PHILADELPHIA (CN) - Sovereign Bancorp employees must scale back claims over company stock options given as a retirement investment, despite Sovereign's serious financial woes, a federal judge ruled.

Lead plaintiffs Emmanuel Schmalz and Gail Wentworth say Sovereign's employee-retirement plan suffered "tremendous losses" because the Philadelphia-based banking company allowed employees to acquire and hold Sovereign stock, which lost over 90 percent of its value from January 2002 to present.

In a February 2008 lawsuit, they accused Sovereign of allowing plan participants to continue investing in Sovereign stock even though the company had been unduly exposed to leveraged financing between 2007 and 2008.

That exposure "made Sovereign stock an extremely risky, artificially inflated, and imprudent investment for the plan," according to the suit, which was amended in July 2008.

Despite assertions by Sovereign's then CEO, defendant Joseph Campanelli, that the company was fundamentally sound, Sovereign ended up reporting a $1.3 billion net loss for fiscal year 2007, the suit said.

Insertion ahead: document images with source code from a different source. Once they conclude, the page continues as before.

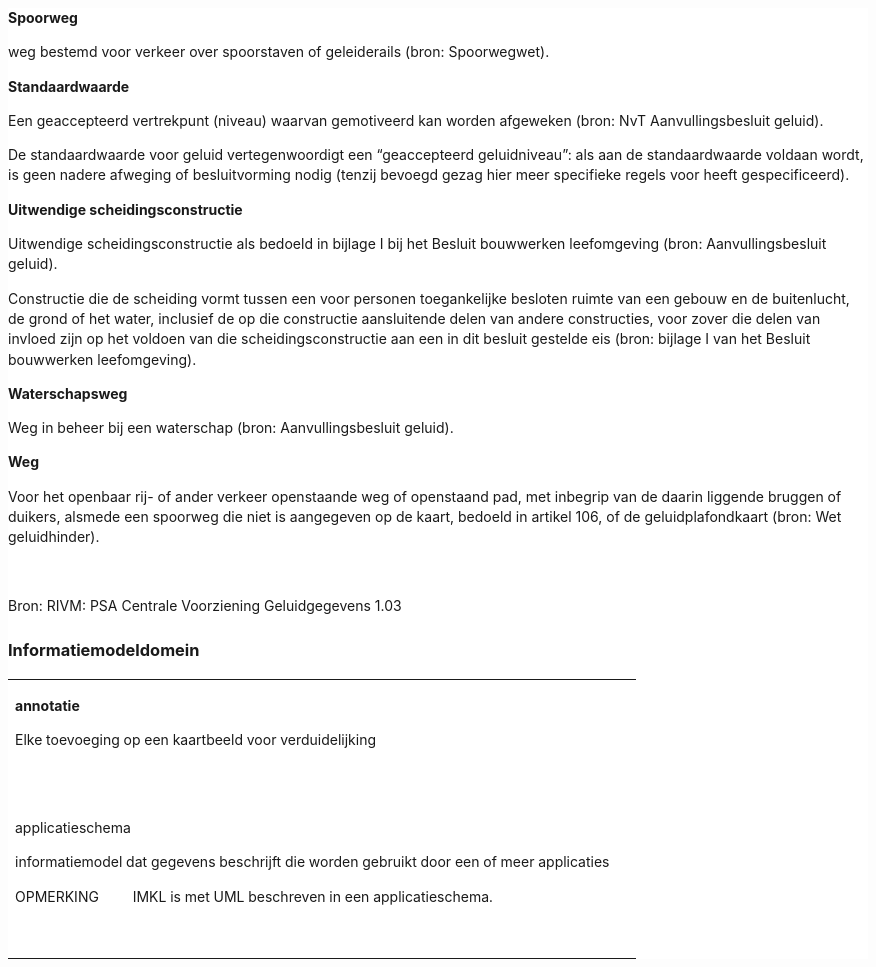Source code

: <p><strong>Spoorweg</strong></p>
<p>weg bestemd voor verkeer over spoorstaven of geleiderails (bron: Spoorwegwet).</p>
</td>
</tr>
<tr>
<td width="601">
<p><strong>Standaardwaarde</strong></p>
<p>Een geaccepteerd vertrekpunt (niveau) waarvan gemotiveerd kan worden afgeweken (bron: NvT Aanvullingsbesluit geluid).</p>
<p>De standaardwaarde voor geluid vertegenwoordigt een &ldquo;geaccepteerd geluidniveau&rdquo;: als aan de standaardwaarde voldaan wordt, is geen nadere afweging of besluitvorming nodig (tenzij bevoegd gezag hier meer specifieke regels voor heeft gespecificeerd).</p>
</td>
</tr>
<tr>
<td width="601">
<p><strong>Uitwendige scheidingsconstructie</strong></p>
<p>Uitwendige scheidingsconstructie als bedoeld in bijlage I bij het Besluit bouwwerken leefomgeving (bron: Aanvullingsbesluit geluid).</p>
<p>Constructie die de scheiding vormt tussen een voor personen toegankelijke besloten ruimte van een gebouw en de buitenlucht, de grond of het water, inclusief de op die constructie aansluitende delen van andere constructies, voor zover die delen van invloed zijn op het voldoen van die scheidingsconstructie aan een in dit besluit gestelde eis (bron: bijlage I van het Besluit bouwwerken leefomgeving).</p>
</td>
</tr>
<tr>
<td width="601">
<p><strong>Waterschapsweg</strong></p>
<p>Weg in beheer bij een waterschap (bron: Aanvullingsbesluit geluid).</p>
</td>
</tr>
<tr>
<td width="601">
<p><strong>Weg </strong></p>
<p>Voor het openbaar rij- of ander verkeer openstaande weg of openstaand pad, met inbegrip van de daarin liggende bruggen of duikers, alsmede een spoorweg die niet is aangegeven op de kaart, bedoeld in artikel 106, of de geluidplafondkaart (bron: Wet geluidhinder).</p>
<p>&nbsp;</p>
</td>
</tr>
</tbody>
</table>
<p>Bron: RIVM: PSA Centrale Voorziening Geluidgegevens 1.03</p>
<h3>Informatiemodeldomein</h3>
<table>
<tbody>
<tr>
<td width="614">
<p><strong>annotatie</strong></p>
<p>Elke toevoeging op een kaartbeeld voor verduidelijking</p>
<p>&nbsp;</p>
</td>
</tr>
<tr>
<td width="614">
<p>applicatieschema</p>
<p>informatiemodel dat gegevens beschrijft die worden gebruikt door een of meer applicaties</p>
<p>OPMERKING&nbsp;&nbsp;&nbsp;&nbsp;&nbsp;&nbsp;&nbsp;&nbsp; IMKL is met UML beschreven in een applicatieschema.</p>
<p>&nbsp;</p>
</td>
</tr>
<tr>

Sovereign failed to properly manage the retirement plan's assets when it continued offering company stock as an investment option for plan participants, even though the company's was on shaky financial footing, the class claimed.

Senior U.S. District Judge J. William Ditter Jr. dismissed that claim last week, citing legal precedent entitling fiduciaries to a "presumption of prudence" in cases like this.

To overcome that presumption, plaintiffs must allege that a "dire situation" demanded that the fiduciary cease investing in company stock, the judge noted.

Sovereign argued that plaintiffs failed to plead such a scenario, pointing out that Sovereign didn't file for bankruptcy, and that its stock remains publicly traded and retains value.

The class said they overcame that presumption by accusing defendants of artificially inflating its stock through "highly risky and improper activities."

But, Ditter called these allegations "non-specific and conclusory." The plaintiffs did not specify what those activities were and which defendants allegedly engaged in them.

"In short, the complaint ... is ... insufficient to overcome the presumption of prudence afforded to the fiduciaries," the judge found.

The class also said Sovereign's SEC filings were false and misleading, and that the company therefore breached its duty to communicate with plan participants.

Ditter found that allegation similarly short on specifics, ordering its dismissal.

The lone count that survived last week says Sovereign breached its fiduciary duty by loaning $40 million to the plan with "above reasonable market rate interest" of 10 percent to finance the purchase of 6.4 million shares of Sovereign stock.

Ditter said the class can proceed with that claim against certain defendants, noting that "the reasonableness of the interest rate is generally a question of fact that requires the presentation of evidence."